Human islets exposed to conditions that induce or inhibit calcium signaling

Pancreatic islets depend on cytosolic calcium to trigger the secretion of glucoregulatory hormones and the transcriptional regulation of genes important for islet response to stimuli. To date, there has not been an attempt to profile calcium-regulated gene expression in all islet cell types. To address this, we generated a large single cell transcriptomic dataset from healthy human islets exposed to conditions that would acutely induce or inhibit intracellular calcium signaling, while preserving biological heterogeneity.

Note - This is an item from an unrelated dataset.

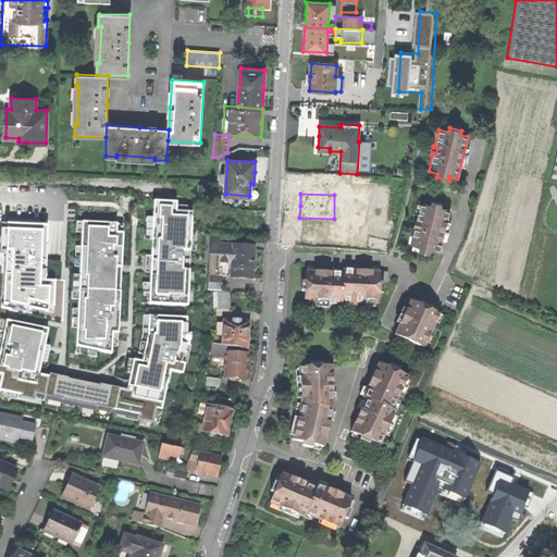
[(148,301),(188,305),(194,212),(177,211),(177,200),(155,199),(148,301)]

Our aim was to use this dataset to identify acutely calcium-regulated genes in each islet cell type, while simulataneously exploring markers of islet heterogeneity. Islets were obtained from 3 healthy, age-matched, BMI-matched, male human donors: R253, R282, and R317. Each islet prep was split into 3 experimental conditions designed to induce or inhibit calcium signalling pathways: Low, Positive, and Negative. Each experimental condition within each donor prep was handled as an individual "sample" throughout the library preparation and analysis, resulting in 9 samples composed of 3 biological replicates of 3 experimental conditions. For sequencing, all libraries generated from the 3 experimental conditions were pooled per donor, and sequenced on a single flow cell. For each donor's 3 libraries, sequencing was performed twice in order to meet an appropriate number of reads, resulting in 2 technical replicates of sequencing: run1 and run2. In total, there were 18 individual samples' sequencing data carried downstream for analysis, composed of the 9 individual samples, each sequenced across 2 sequencing runs.